Europeans and Americans are not waging an unlimited war therefore. US President Barack Obama initiated the intervention because at first the regional actors could not, or did not want to see that, like Frankenstein, they no longer controlled their creation. Western intervention should remain limited to air strikes and the training and arming of local ground troops. It is up to our regional allies, who are threatened the most, to assume most of the responsibility and win the war on the ground.

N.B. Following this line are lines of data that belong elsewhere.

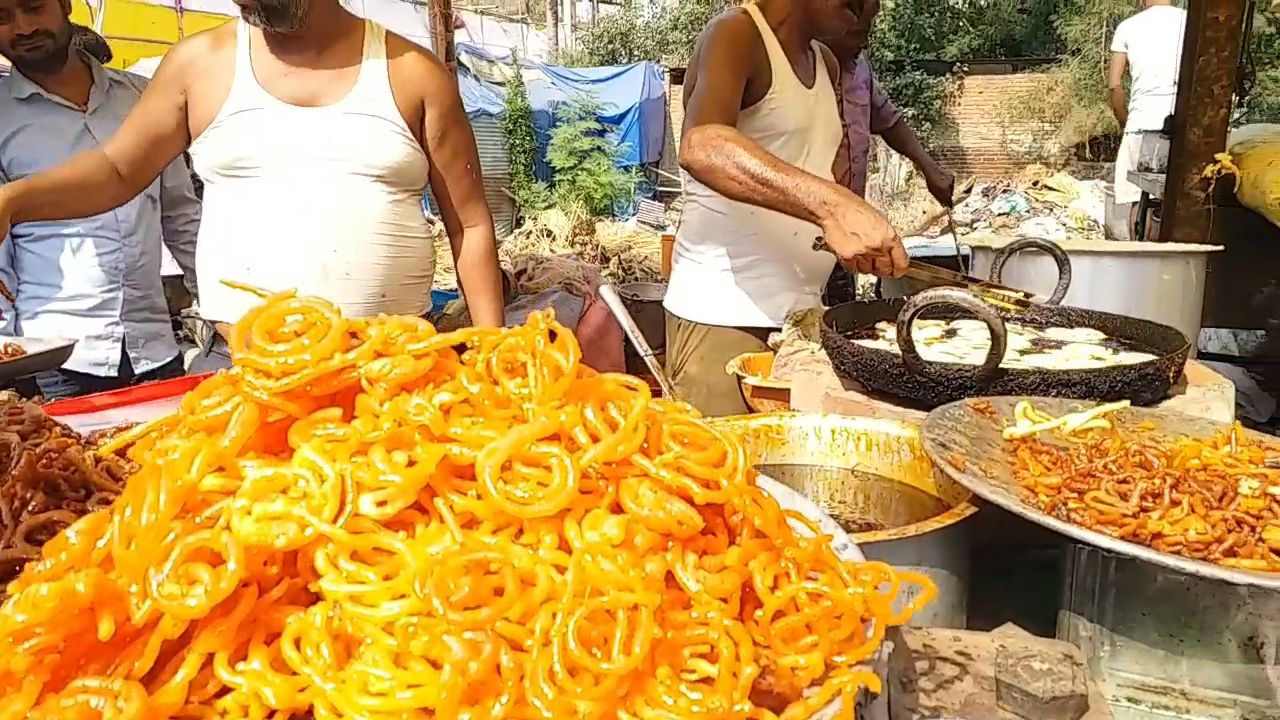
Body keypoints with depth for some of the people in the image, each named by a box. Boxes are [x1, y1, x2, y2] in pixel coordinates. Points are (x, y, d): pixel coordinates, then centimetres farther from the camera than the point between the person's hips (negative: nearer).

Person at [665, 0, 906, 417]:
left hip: (802, 310, 8)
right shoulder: (736, 35, -9)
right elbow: (702, 146, -28)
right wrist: (832, 206, -39)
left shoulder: (826, 63, 17)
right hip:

Following the attacks in Paris, it is time for a new offensive – a diplomatic offensive. Just like the fact that this is a war, the need for diplomacy is not new. From the start, the air campaign was no more than a holding operation, pending effective ground operations that would defeat IS. Ground troops will not be effective however until they know what they are fighting for. That requires that all parties fighting against IS agree on the power structure that should succeed IS, in Syria and Iraq. The European Union is best placed and should have convened a regional diplomatic conference, with the US, Russia, Iran, Iraq, Turkey and Saudi Arabia, a long time ago. It is ironic that the stepped-up Russian military involvement has now finally put a diplomatic process in motion. This is where acceleration is now crucial, in order to arrive at a ceasefire on all other fronts and concentrate all operations on IS.